WHAT YOU HAVE TO DO: Rewrite every line of the records below as a numbered list, leaving out any blank lines.

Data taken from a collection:

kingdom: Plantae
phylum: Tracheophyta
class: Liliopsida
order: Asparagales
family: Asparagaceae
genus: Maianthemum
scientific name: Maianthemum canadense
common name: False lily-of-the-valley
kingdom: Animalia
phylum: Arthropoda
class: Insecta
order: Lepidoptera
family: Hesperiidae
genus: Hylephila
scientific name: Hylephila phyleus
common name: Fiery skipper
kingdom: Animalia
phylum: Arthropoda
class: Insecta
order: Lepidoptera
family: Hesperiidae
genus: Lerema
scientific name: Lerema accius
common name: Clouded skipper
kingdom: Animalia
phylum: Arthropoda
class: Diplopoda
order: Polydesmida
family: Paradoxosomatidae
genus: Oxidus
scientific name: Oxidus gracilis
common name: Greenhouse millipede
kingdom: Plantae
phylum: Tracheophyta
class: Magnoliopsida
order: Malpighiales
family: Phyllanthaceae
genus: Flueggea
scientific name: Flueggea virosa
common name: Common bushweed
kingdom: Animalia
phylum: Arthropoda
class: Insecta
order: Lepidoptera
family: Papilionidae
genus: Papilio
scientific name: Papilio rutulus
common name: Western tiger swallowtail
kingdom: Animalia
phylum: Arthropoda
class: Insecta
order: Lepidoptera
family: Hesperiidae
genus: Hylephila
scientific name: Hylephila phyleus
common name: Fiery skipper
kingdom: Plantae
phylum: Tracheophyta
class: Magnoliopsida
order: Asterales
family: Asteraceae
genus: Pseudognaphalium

ANSWER TO THE TASK:
1. kingdom: Plantae
2. phylum: Tracheophyta
3. class: Liliopsida
4. order: Asparagales
5. family: Asparagaceae
6. genus: Maianthemum
7. scientific name: Maianthemum canadense
8. common name: False lily-of-the-valley
9. kingdom: Animalia
10. phylum: Arthropoda
11. class: Insecta
12. order: Lepidoptera
13. family: Hesperiidae
14. genus: Hylephila
15. scientific name: Hylephila phyleus
16. common name: Fiery skipper
17. kingdom: Animalia
18. phylum: Arthropoda
19. class: Insecta
20. order: Lepidoptera
21. family: Hesperiidae
22. genus: Lerema
23. scientific name: Lerema accius
24. common name: Clouded skipper
25. kingdom: Animalia
26. phylum: Arthropoda
27. class: Diplopoda
28. order: Polydesmida
29. family: Paradoxosomatidae
30. genus: Oxidus
31. scientific name: Oxidus gracilis
32. common name: Greenhouse millipede
33. kingdom: Plantae
34. phylum: Tracheophyta
35. class: Magnoliopsida
36. order: Malpighiales
37. family: Phyllanthaceae
38. genus: Flueggea
39. scientific name: Flueggea virosa
40. common name: Common bushweed
41. kingdom: Animalia
42. phylum: Arthropoda
43. class: Insecta
44. order: Lepidoptera
45. family: Papilionidae
46. genus: Papilio
47. scientific name: Papilio rutulus
48. common name: Western tiger swallowtail
49. kingdom: Animalia
50. phylum: Arthropoda
51. class: Insecta
52. order: Lepidoptera
53. family: Hesperiidae
54. genus: Hylephila
55. scientific name: Hylephila phyleus
56. common name: Fiery skipper
57. kingdom: Plantae
58. phylum: Tracheophyta
59. class: Magnoliopsida
60. order: Asterales
61. family: Asteraceae
62. genus: Pseudognaphalium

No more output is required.